The FDA’s new Commissioner’s National Priority Voucher scheme promises reviews in one to two months instead of ten, using what Marty Makary calls a “tumour board” approach - a multidisciplinary team working a submission all at once instead of relay-racing it through departments. Nine vouchers went out last October; the first full approval under the scheme, a GSK antibiotic, landed within months. The agency’s also rolled out Elsa, an agency-wide generative AI tool for its own reviewers, which is the loveliest irony going: the regulator trying to fix its own slushbox with the same species of technology that built the better engine upstream, and picking up exactly the same “can we actually trust what this thing just told us” headache for its trouble.
Europe’s having a go too, in its own European way, with the new Joint Clinical Assessment replacing twenty-seven overlapping national HTA reviews with one.
On the clinical side proper, digital twins and AI-generated synthetic control arms are starting to do real work - using a patient’s own data to shrink or replace a control group, with the FDA already at the table on the methodology.
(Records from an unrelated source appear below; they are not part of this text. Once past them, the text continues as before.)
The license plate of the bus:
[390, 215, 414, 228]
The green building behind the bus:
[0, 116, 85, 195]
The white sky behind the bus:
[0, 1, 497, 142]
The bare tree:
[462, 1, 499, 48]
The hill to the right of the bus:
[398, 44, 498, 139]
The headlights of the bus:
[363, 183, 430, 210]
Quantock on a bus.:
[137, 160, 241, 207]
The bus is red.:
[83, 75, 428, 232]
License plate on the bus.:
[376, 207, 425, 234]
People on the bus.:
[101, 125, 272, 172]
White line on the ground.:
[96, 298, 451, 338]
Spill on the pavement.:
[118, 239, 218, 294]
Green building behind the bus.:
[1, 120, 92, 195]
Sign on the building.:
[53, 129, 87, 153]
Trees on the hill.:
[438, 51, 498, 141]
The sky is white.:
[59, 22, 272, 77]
And when a ten-month-old in Philadelphia needed a gene-editing therapy built for a mutation nobody else on Earth has, the agency found a “plausible mechanism” pathway and got it done in months rather than years - proof the whole apparatus can move fast when the alternative is watching a baby run out of time, which rather undercuts the idea that regulatory inertia is some fixed law of nature rather than a default setting somebody chose.
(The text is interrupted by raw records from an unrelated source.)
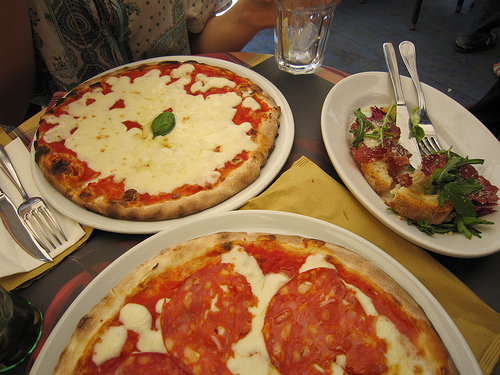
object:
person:
[1, 0, 274, 128]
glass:
[274, 1, 340, 76]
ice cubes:
[281, 7, 320, 66]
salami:
[263, 266, 386, 373]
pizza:
[50, 230, 460, 373]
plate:
[27, 209, 486, 374]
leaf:
[149, 110, 178, 140]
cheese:
[67, 74, 238, 196]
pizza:
[36, 59, 279, 220]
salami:
[355, 106, 409, 161]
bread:
[350, 104, 464, 228]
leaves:
[435, 177, 478, 223]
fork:
[0, 142, 69, 251]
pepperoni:
[160, 263, 258, 373]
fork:
[395, 39, 443, 157]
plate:
[319, 68, 499, 258]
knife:
[379, 41, 423, 176]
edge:
[34, 83, 101, 179]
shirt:
[26, 0, 234, 88]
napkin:
[1, 137, 88, 277]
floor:
[322, 4, 500, 105]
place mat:
[245, 156, 499, 374]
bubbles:
[35, 145, 83, 191]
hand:
[232, 0, 284, 30]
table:
[1, 51, 499, 372]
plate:
[31, 53, 299, 235]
Don’t get carried away, mind. The same period also produced Most Favored Nation pricing orders and tariff threats, stacked on top of the payer and HTA friction that was already there - a new kind of commercial slip that has nothing to do with trial design and everything to do with Washington. And industry R&D returns climbing to 5.9 percent sounds like the transmission’s fixed itself, until you notice that’s almost entirely GLP-1s doing the work; strip them out and it’s 3.8 percent, barely off last year’s number. Obesity is carrying the whole “things are improving” headline on its own back. (Remember when many companies tried to exit exactly that area a couple of decades ago, much as they’re trying in neuroscience now…)
Acceleration
The lesson from Detroit is that you don’t fix a slushbox by fitting a bigger engine. The actual lock-up clutch arrived in 1949 - and then took the best part of three decades to become something drivers would trust, by which point the slushbox itself still had another thirty-odd years left to run before anyone seriously killed it off. First attempts at a fix are usually clunky, occasionally wrong, and slower to earn trust than the people who built them would like.
Which is roughly where pharma’s new gearbox sits today. Voucher pilots. An AI reviewer nobody’s quite sure they trust yet. Digital twins doing their first proper trial work. A regulatory pathway invented for exactly one baby. It’s not a finished transmission. It’s 1949.
The engine's better than it's ever been. Nobody's short of horsepower any more, and nobody's going to stop building more powerful engines (fingers crossed) - that trade isn't dying, it's just stopped being where the game's won. The game's the clutch now: who gets it to lock up reliably first, and who's still explaining to the board why the car surges forward half a second after everyone's already put their foot down.